When I go somewhere I try not just to bring readers and listeners and viewers the events I witness - I want to bring them behind the scenes and show them what life is really like. It doesn’t happen often, but I cannot do it here. That should make me appreciate the freedom I normally enjoy even more, but knowing that I’ll leave a lot of people behind on Monday who cannot enjoy it means I can’t.
The Podcast
Hasn’t happened this week, for a variety of reasons. Working with a week of mixed martial arts is essentially chasing a variety of moving targets. Things can happen now, later, or not at all, and seldom in the manner in which you expected them to. Normal service will be resumed next week when I get back home.
The Inaugration
… was something that passed me by. Four years ago I arrived in California a few days after Trump became president, and it was awful. It was like war had been declared on Black people and Hispanics and every other minority there, and that war went on for four years.
Today as I filmed the weigh-ins in Abu Dhabi a photographer friend who did Conor’s last fight with me in Vegas a year ago, the tremendously skilled Mike Blake, messaged me to see how I was and to tell me to enjoy the fights. If you Google “Mike Blake Reuters” you will see some of the iconic pictures he has taken. I shared an apartment with him at the Olympics once and I must have bored him to death asking about how he came to take them.
He lives south of Los Angeles and was telling me that everything has changed now that Trump’s war is over. I can’t wait to get back there when the pandemic subsides to see it for myself. I saw so much of the pain that his politics caused in the last four years, I’d like to see the healing too.
The Other Dilemma
Covering Conor McGregor is not easy. On the one hand you have a once-in-a-generation athlete who is capable of doing things that no martial artist has ever done before.
On the other you have a man who can behave like the lowest of the low. Somewhere in all that is the truth of who he is.
That truth has changed over time. Some things he has done have been inexcusable, but the last year or so have shown a greater sense of self-awareness, and not before time. He has alienated a lot of Irish people and a lot of sports fans, and many of them will never be won back. He has caused even deeper hurt and pain than any of them will ever feel, but we are not and may never be privy to the details.
But there are signs that he has moved on from some of his more repugnant habits.
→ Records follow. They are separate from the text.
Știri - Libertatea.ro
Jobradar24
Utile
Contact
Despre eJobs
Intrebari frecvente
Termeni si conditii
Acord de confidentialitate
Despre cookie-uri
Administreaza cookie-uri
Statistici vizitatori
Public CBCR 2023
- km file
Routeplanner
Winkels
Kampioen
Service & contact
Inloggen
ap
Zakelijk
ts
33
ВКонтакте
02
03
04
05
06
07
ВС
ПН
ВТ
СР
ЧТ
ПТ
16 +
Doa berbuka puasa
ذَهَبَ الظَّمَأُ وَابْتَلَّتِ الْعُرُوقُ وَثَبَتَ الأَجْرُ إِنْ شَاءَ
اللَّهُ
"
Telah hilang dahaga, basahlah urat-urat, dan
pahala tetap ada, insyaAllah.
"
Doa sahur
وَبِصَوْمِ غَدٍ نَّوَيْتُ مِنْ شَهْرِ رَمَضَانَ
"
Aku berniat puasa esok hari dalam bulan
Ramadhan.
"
There may be more reckonings to come, but hopefully no more misdeeds, no more hurt, no more pain, for him or anyone else.
The Future
Every time you do a trip like this, one that takes you away from your family and has you working all hours of the day and night, you end up asking yourself the same question at the end of it - was it worth it?
For me, the answer is still yes.
It’s such a privilege to get to see these places (even in this limited way) and do these things. I am in awe of these athletes and coaches, but I am not afraid of them. I want to talk to them and find out what makes them tick. I’m not blinded by them, and I know just enough about what they do to be able to tell you something about why they do it.
As long as that keeps going, I’ll keep coming to places like this.
Now can we all just get vaccinated so I can take off this mask?